Consider the following Node class, along with the 2 versions of the Visit method:
class Node
{
public List<Node> children = new List<Node>();
// other data members
}
Version 1 accepts a single Node parameter:
Visit(Node n)
{
DoSomethingUsefulWith(n);
foreach (Node child in n.children)
Visit(child);
}
Version 2 accepts a collection of Nodes:
Visit(List<Node> nodes)
{
foreach (Node n in nodes)
{
DoSomethingUsefulWith(n);
Visit(n.children);
}
}
Are there any benefits, even stylistically, to using one form over the other? Should the choice be based solely on whether you’re starting with a single Node vs a collection of Nodes, even though it would be trivial to use either method version in either case?
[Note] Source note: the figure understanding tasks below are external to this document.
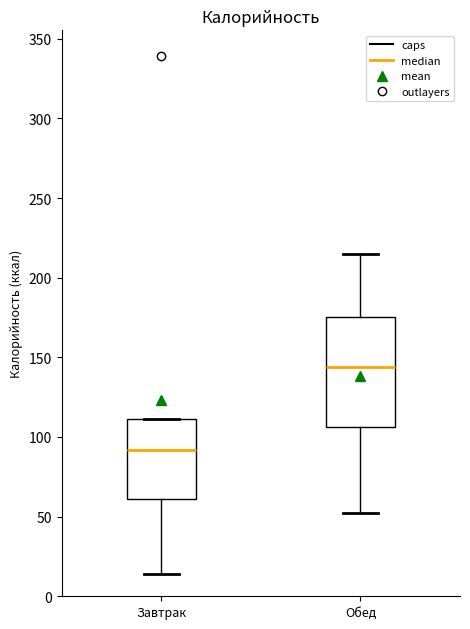

Reading left to right, transcribe this box plot: for each box, give where its median line is, the range the box spans, and where its two whiskers end, as read against the y-axis. The values are not printed on the chart, so give them approximately, as read against the axis.

Завтрак: median 90, box 60 to 110, whiskers 15 to 110
Обед: median 145, box 105 to 175, whiskers 50 to 215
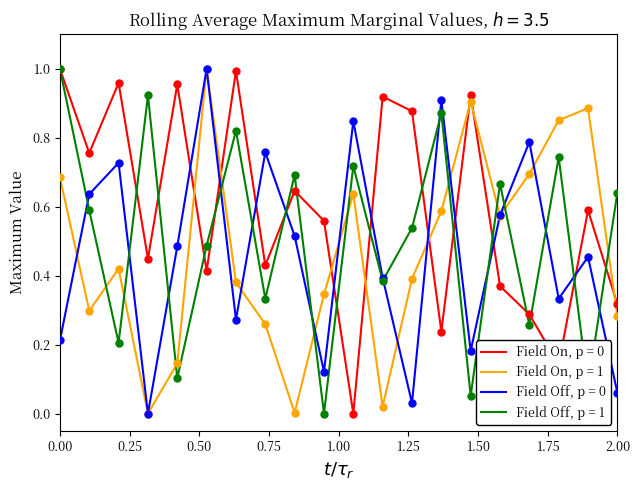

After their last crossing, which series has the higher values: Field Off, p = 1 or Field On, p = 1?

Field Off, p = 1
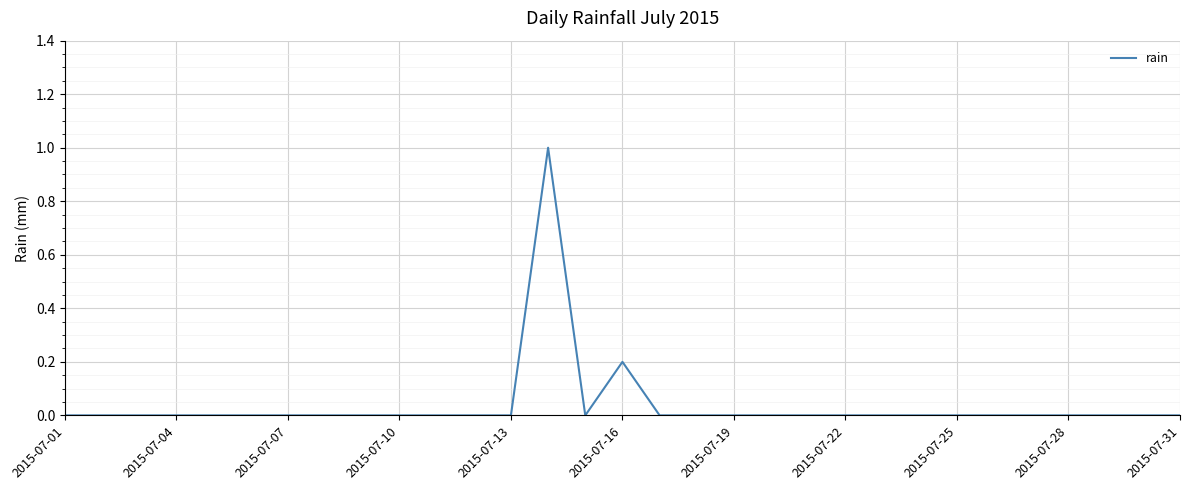

What is the difference between the maximum and minimum values?

1.0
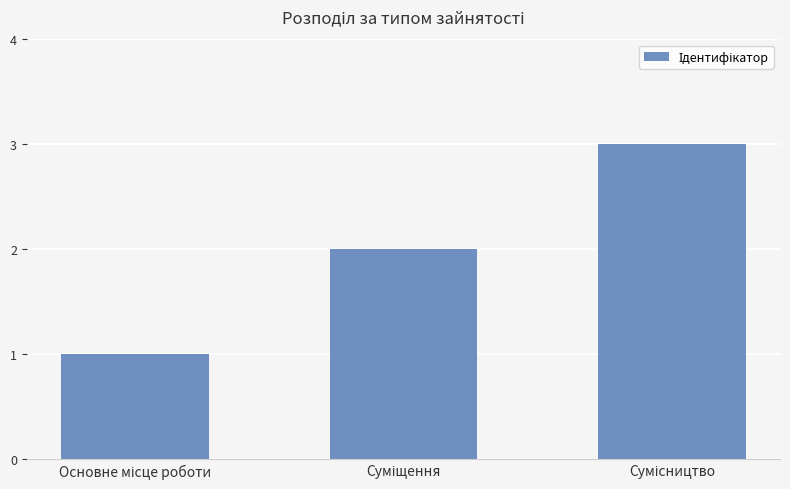

What is the sum of all values?

6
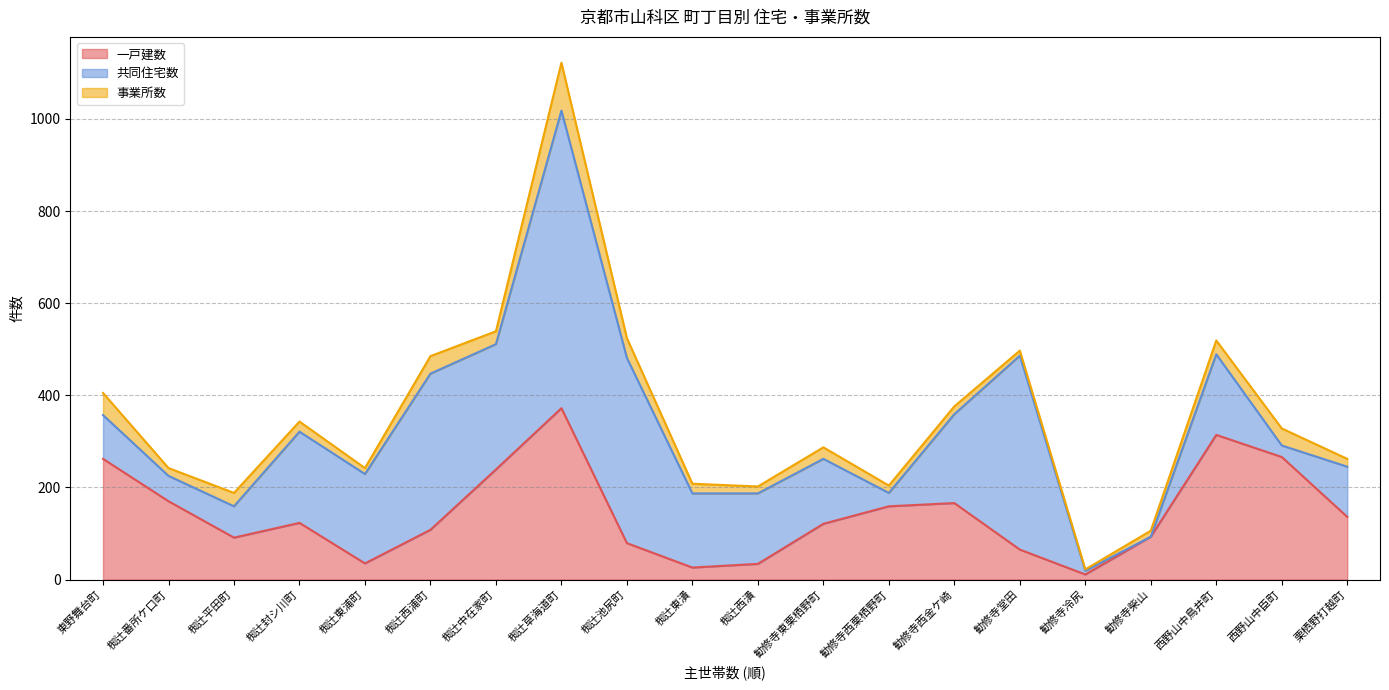

In 共同住宅数, how many points are higher than both neighbors (excluding endpoints)?

5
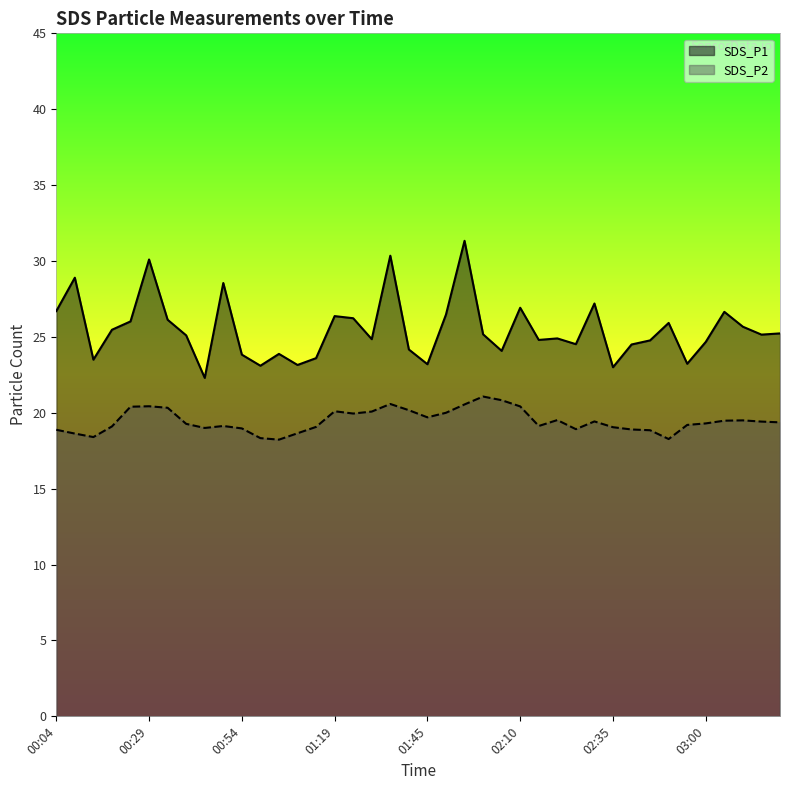

Between 01:09 and 01:19, which is larger?

01:19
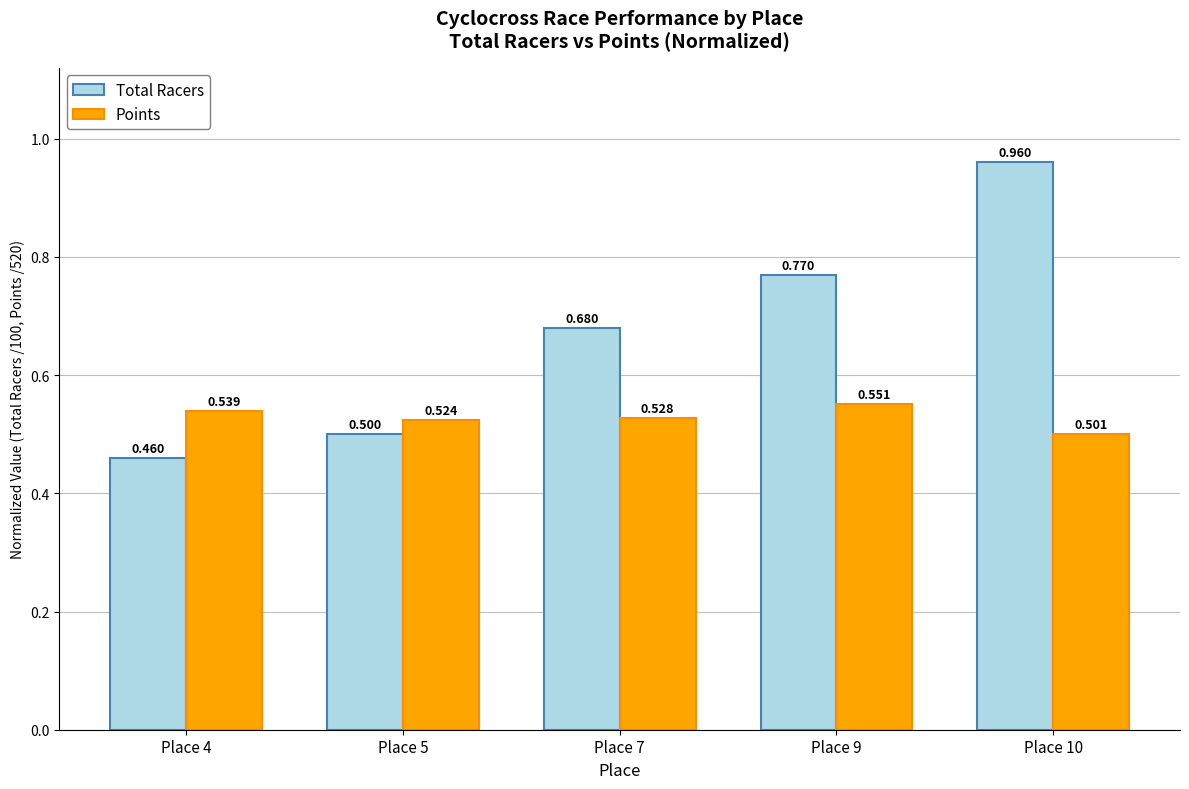

Which label corresponds to the smallest value in the chart?

Place 4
I wouldn’t implement version 2, always version 1.
Version 2 is basically version 1 in a for-each loop
If you later on decide that you want to call the method with one parameter you can always re-use version 1.
If you only have version 2 and one node you have to create a dummy list to use version 1.
I don’t think that performance is a real issue here. Both methods have one (by reference) argument, they should use about the same amount of memory.
However .NET might be able to optimize one of the two a bit better. Profile both methods to be sure.